— begin DOCUMENT SECTION —

In UAS, the device controller uses the first PRIME to synchronize with
the host to determine whether the Start Transfer command can initiate
the stream. After configuring an endpoint, if we issue the StartTransfer
command too late, then the device controller may not initiate the
transfer (sending ERDY), and host will not know when to start the
transfer.
So we have this workaround that we would have the device Start and Stop
the endpoint immediately just to arm the endpoint for UASP transfers. In
the newer IPs, this workaround may not be needed.
>
> If we don’t use this temporary fix, the driver can still report “EP
> resource busy” when an earlier StartTransfer hasn’t finished
> before ep_disable returns. That can happen when a UAS device needs to
> start a new transfer during ep_enable while the prior transfer is still
> pending.
>
> The patch simply blocks a second StartTransfer when the same endpoint
> already has a transfer in progress to prevent a “EP resource busy” issue.

— end DOCUMENT SECTION —
— begin SUPPLIED RECORDS —

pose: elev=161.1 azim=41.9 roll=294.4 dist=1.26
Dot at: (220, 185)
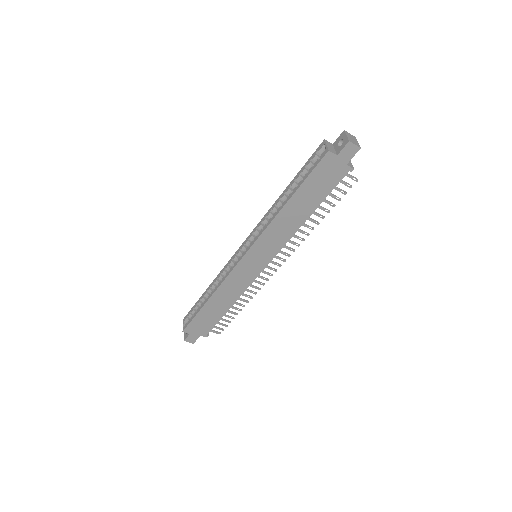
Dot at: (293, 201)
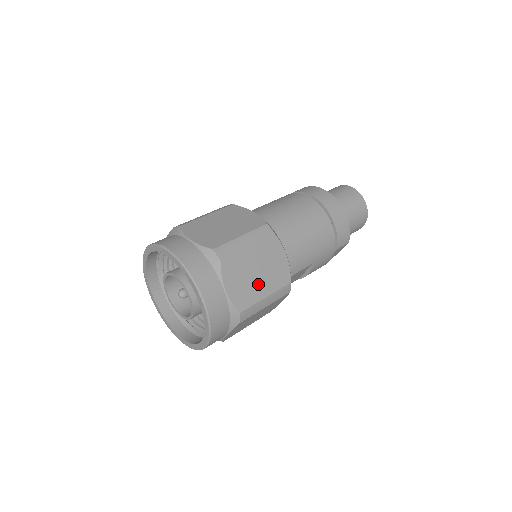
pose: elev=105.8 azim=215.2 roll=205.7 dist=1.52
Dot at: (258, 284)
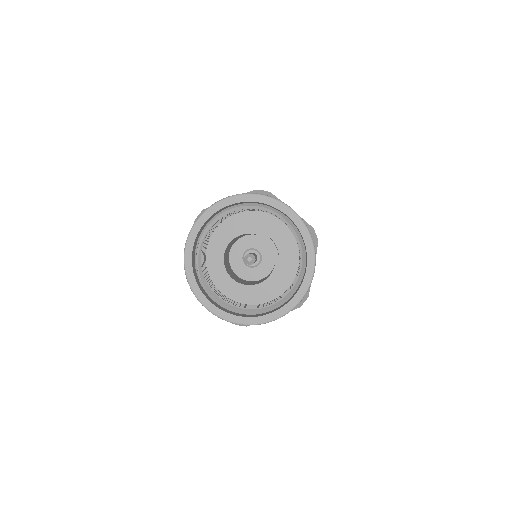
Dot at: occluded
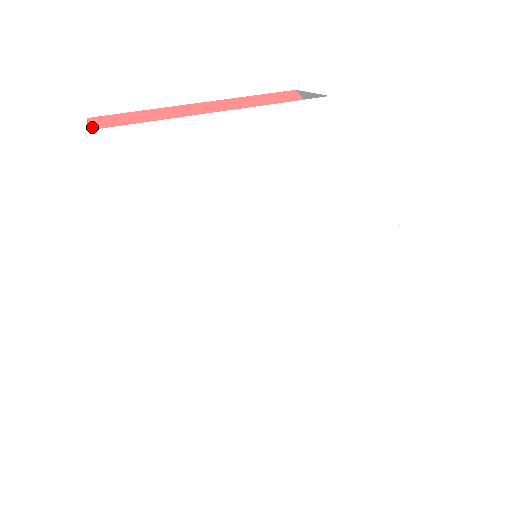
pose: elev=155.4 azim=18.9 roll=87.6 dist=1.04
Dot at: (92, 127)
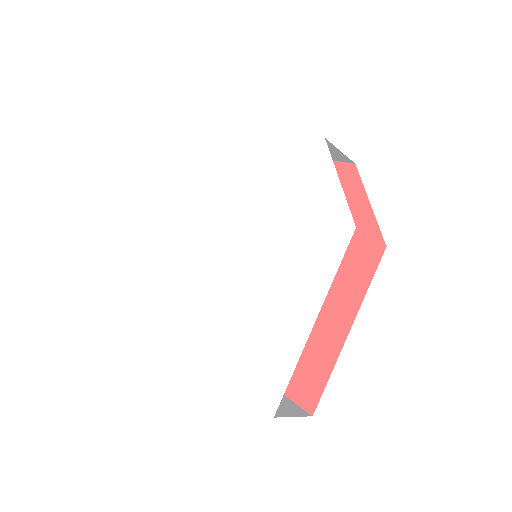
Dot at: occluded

— end SUPPLIED RECORDS —

= TASK 1 =
Which words in the UAS endpoint discussion are written entirely in capital letters? List each one once.
= TASK 2 =
Can you continue the UAS endpoint discussion past its final sentence?

= TASK RESPONSE 1 =
UAS, PRIME, ERDY, UASP, EP

= TASK RESPONSE 2 =
>
> And it can cause a new StartTransfer to be issued later from ep_queue
> while the starttransfer that should have been started during ep_enable
> is skipped.
>
Also, if the gadget driver just uses usb_ep_disable() to handle the
teardown instead of proactively dequeuing all the active requests, then
the DWC3_EP_TRANSFER_STARTED flag will still be cleared immediately on
usb_ep_disable() and we will still run into this issue again.
Another workaround is to have the dwc3 driver retry the command after a
small delay if there's no resource error report. Only do dev_WARN after
a few times of the same failure.
Ideally, we should fix the usb_ep_disable() and have the composite
framework properly handle the "wait" for completion.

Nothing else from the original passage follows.